### Отрывок для чтения
Удивляет, сколь мало дорожил он славой, которую уже принесли ему бессмертные литературные свершения; он, похоже, верил, что намного более скромные его подвиги в Греции, какими бы они ни оказались, сохранят в веках его имя надёжнее, хотя о них будут помнить только по той причине, что принадлежат они человеку, отмеченному печатью великого поэтического дарования.
Живое и пламенное воображение превращало будничные занятия, которым он предавался, в события необычайные и обладающие огромной важностью для последующей его судьбы; причудливая и мрачная фантазия побуждала его выводить из самых простых вещей унылые, безотрадные умозаключения, какие обычному человеку и в голову бы не пришли; впадая в такого рода настроения, а надо заметить, ему был присущ поразительный дар изводить себя, он тут же подыскивал повод для того, чтобы приняться за горестные сетования, касающиеся его участи, которая представала ужасающе несчастливой, а также свойственной всему человечеству злобы. Это настроение у него стало чем-то вроде второй натуры, и осмелюсь сказать, для него не было худшей горести, нежели лишиться причин, чтобы упрекать весь мир в своих истинных или измышлённых невзгодах.

Сохранённые записи данных
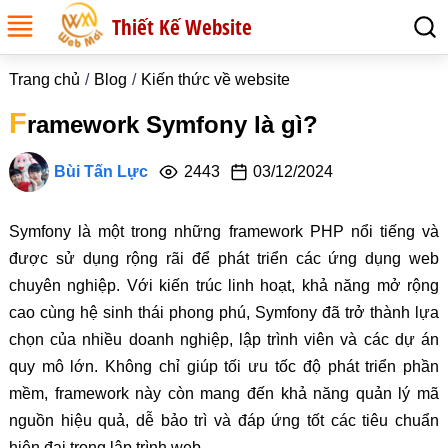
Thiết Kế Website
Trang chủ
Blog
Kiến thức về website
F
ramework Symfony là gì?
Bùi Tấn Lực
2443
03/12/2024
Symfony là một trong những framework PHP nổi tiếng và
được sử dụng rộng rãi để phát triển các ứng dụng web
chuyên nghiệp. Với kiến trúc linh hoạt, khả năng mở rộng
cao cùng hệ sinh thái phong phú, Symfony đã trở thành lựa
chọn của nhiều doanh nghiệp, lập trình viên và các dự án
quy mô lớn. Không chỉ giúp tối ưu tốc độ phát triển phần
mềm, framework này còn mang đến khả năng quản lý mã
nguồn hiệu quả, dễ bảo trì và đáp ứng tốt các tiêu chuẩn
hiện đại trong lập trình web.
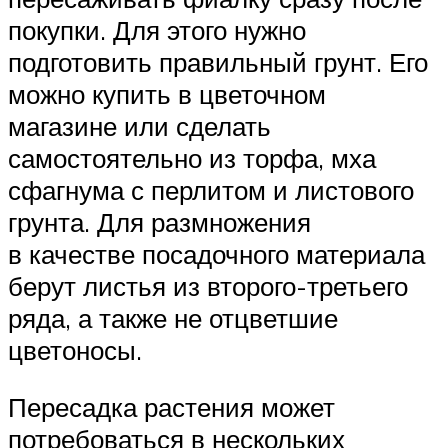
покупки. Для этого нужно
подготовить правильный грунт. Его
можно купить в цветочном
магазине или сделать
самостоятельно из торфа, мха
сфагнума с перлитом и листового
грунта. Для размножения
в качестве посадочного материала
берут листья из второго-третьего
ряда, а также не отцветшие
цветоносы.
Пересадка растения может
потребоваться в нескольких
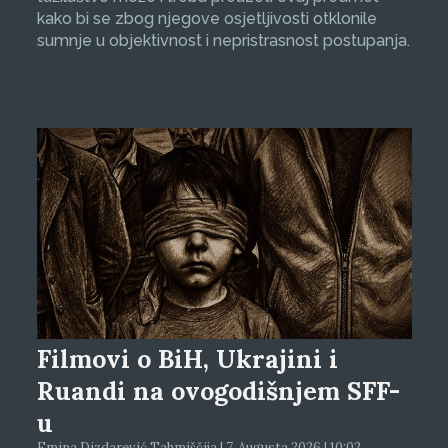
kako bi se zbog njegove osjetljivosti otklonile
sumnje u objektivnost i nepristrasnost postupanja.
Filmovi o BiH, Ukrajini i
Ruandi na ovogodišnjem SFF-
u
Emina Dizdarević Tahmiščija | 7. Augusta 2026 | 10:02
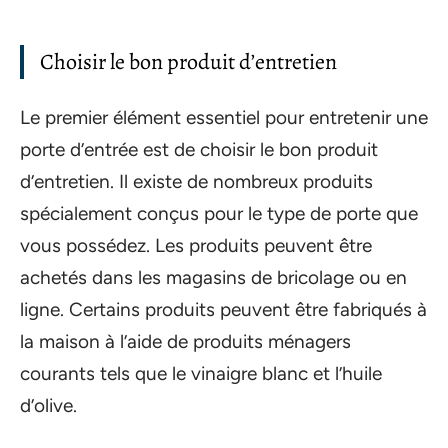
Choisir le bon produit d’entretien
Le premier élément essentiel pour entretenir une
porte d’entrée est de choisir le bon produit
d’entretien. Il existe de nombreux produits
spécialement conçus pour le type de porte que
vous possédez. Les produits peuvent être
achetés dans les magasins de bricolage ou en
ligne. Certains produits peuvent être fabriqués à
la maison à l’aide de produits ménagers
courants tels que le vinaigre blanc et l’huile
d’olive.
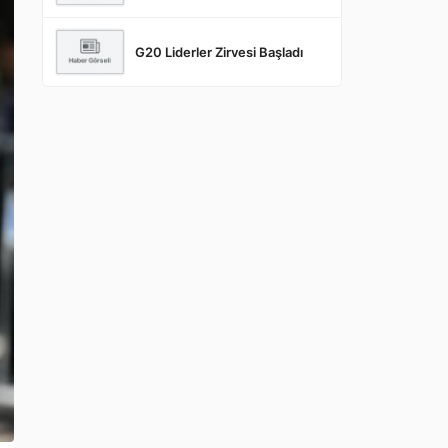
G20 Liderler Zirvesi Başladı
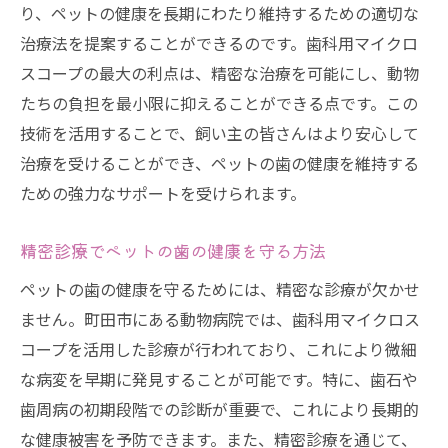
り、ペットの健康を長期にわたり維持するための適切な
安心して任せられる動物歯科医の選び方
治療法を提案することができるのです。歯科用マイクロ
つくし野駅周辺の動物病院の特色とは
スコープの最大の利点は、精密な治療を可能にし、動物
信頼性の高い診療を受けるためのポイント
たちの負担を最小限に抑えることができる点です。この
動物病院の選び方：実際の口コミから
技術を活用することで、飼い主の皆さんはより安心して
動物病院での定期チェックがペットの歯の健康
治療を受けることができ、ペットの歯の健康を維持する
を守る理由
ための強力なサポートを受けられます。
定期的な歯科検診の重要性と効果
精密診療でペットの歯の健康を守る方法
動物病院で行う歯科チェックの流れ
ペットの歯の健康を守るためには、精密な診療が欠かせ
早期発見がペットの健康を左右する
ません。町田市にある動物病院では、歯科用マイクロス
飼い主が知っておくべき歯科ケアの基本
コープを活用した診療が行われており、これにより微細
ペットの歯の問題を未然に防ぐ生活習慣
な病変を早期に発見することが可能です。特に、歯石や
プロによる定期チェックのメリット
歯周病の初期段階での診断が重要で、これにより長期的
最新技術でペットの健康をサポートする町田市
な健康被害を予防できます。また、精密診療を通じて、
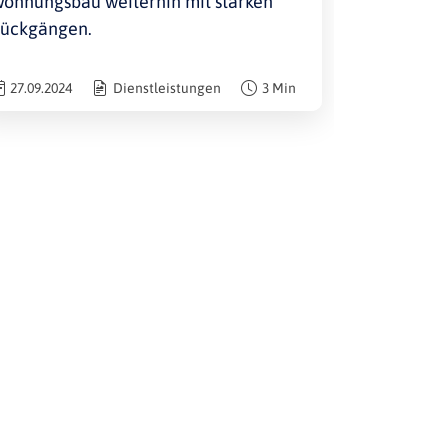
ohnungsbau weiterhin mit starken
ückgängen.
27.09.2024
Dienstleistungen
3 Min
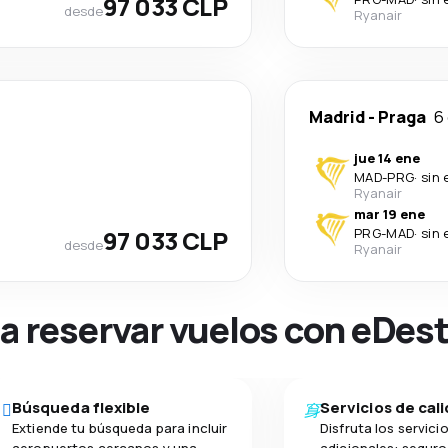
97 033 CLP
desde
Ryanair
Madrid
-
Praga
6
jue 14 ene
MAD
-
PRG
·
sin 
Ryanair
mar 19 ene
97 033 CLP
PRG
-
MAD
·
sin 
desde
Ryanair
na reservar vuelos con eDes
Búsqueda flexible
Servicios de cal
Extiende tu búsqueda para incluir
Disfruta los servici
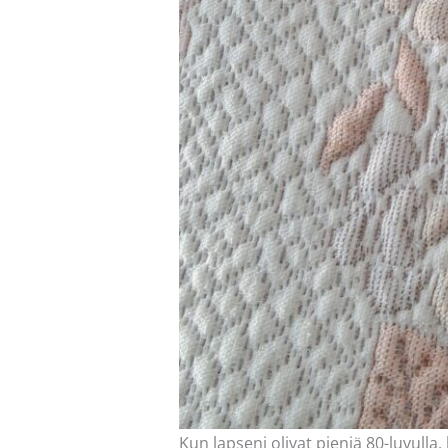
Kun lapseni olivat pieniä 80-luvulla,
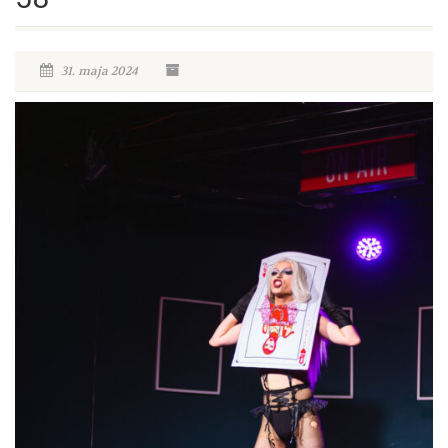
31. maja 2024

==

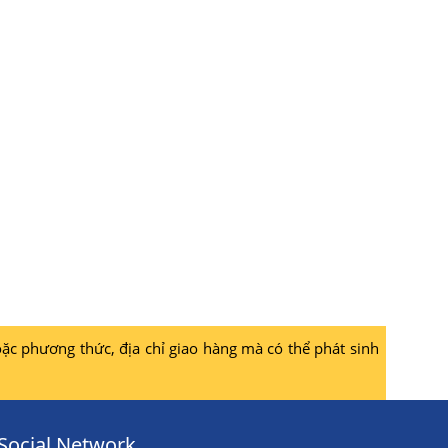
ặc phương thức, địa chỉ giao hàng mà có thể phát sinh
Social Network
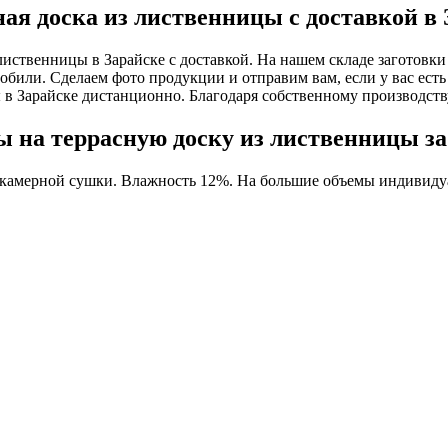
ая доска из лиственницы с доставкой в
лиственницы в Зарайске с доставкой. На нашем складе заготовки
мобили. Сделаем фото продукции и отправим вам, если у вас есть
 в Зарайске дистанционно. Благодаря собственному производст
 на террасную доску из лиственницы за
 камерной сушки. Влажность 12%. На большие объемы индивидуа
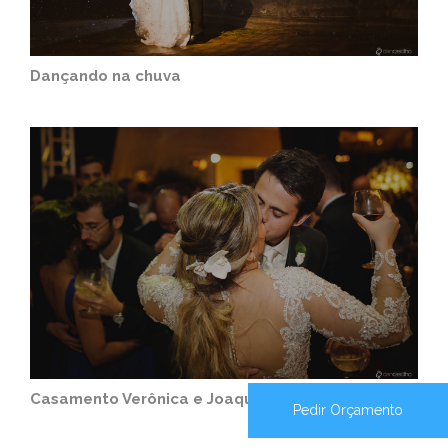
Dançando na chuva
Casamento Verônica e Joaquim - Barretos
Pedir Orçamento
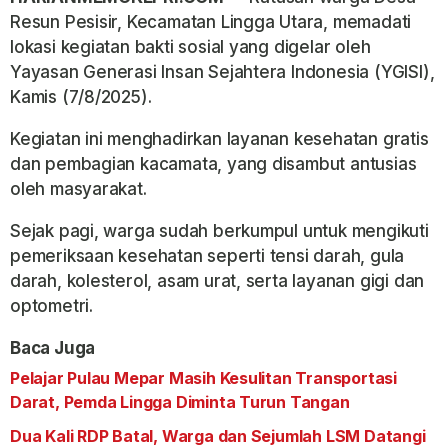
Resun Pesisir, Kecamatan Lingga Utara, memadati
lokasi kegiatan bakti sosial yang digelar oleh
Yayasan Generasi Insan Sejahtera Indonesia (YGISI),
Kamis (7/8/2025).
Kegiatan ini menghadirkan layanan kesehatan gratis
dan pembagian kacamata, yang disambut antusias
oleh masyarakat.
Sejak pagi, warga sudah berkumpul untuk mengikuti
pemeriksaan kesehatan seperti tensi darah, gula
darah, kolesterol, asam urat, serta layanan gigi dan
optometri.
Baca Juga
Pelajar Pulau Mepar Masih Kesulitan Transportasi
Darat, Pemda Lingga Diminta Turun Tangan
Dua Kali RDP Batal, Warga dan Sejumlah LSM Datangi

==

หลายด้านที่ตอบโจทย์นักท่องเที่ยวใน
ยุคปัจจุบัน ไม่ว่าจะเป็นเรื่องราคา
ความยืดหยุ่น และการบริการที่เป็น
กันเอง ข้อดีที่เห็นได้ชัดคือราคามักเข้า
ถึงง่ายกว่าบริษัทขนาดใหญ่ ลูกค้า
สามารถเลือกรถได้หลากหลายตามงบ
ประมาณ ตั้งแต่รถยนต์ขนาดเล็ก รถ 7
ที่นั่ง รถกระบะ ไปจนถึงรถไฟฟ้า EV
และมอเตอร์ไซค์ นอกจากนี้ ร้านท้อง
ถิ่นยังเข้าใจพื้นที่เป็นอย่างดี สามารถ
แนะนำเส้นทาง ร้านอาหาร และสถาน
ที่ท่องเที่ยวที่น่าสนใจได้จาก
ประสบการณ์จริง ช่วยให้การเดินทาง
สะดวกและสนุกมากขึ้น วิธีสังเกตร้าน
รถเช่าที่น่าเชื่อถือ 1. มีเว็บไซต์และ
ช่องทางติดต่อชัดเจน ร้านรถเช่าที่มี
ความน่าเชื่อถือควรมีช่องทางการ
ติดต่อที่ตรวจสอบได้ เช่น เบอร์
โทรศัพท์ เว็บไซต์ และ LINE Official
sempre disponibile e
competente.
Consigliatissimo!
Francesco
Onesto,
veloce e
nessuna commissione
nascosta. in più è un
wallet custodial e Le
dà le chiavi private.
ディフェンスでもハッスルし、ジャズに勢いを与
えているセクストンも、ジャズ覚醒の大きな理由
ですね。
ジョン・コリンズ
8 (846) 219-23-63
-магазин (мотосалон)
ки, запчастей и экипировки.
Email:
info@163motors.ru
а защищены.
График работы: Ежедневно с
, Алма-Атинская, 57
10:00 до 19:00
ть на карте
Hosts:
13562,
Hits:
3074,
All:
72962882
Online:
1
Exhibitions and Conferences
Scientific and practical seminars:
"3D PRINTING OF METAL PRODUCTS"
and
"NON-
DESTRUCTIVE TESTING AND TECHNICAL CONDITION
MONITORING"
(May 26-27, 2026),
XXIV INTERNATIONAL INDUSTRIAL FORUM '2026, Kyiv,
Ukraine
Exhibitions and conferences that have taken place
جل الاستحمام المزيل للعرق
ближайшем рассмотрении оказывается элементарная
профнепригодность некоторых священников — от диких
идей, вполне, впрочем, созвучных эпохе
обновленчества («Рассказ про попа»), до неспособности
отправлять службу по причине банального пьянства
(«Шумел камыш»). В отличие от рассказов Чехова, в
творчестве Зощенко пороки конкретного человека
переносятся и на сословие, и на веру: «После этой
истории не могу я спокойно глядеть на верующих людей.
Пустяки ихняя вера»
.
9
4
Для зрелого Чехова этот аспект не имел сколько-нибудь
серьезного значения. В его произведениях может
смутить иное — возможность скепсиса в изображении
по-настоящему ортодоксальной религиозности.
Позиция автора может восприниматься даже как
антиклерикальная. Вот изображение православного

### Задания
- 1) Скопируйте из отрывка фрагмент, который начинается словами «Живое и пламенное» и продолжается до слов «или измышлённых невзгодах.» включительно.
- 2) В какой стране, согласно отрывку, совершались его скромные подвиги, которые, как он верил, надёжнее сохранят его имя?
- 3) Изложите в виде краткого списка абзац отрывка, начинающийся словами «Живое и пламенное воображение», сохранив его основные факты.

### Ответы к заданиям
- 1)
Живое и пламенное воображение превращало будничные занятия, которым он предавался, в события необычайные и обладающие огромной важностью для последующей его судьбы; причудливая и мрачная фантазия побуждала его выводить из самых простых вещей унылые, безотрадные умозаключения, какие обычному человеку и в голову бы не пришли; впадая в такого рода настроения, а надо заметить, ему был присущ поразительный дар изводить себя, он тут же подыскивал повод для того, чтобы приняться за горестные сетования, касающиеся его участи, которая представала ужасающе несчастливой, а также свойственной всему человечеству злобы. Это настроение у него стало чем-то вроде второй натуры, и осмелюсь сказать, для него не было худшей горести, нежели лишиться причин, чтобы упрекать весь мир в своих истинных или измышлённых невзгодах.

- 2) В Греции.

- 3)
- Живое воображение превращало его будничные занятия в необычайные события, важные для его дальнейшей судьбы.
- Мрачная фантазия побуждала его выводить из простых вещей унылые умозаключения, которые обычному человеку не пришли бы в голову.
- Обладая даром изводить себя, он в таких настроениях сразу находил повод сетовать на свою несчастную участь и на злобу человечества.
- Это настроение стало его второй натурой. Худшей горестью для него было лишиться причин упрекать мир в своих истинных или измышлённых невзгодах.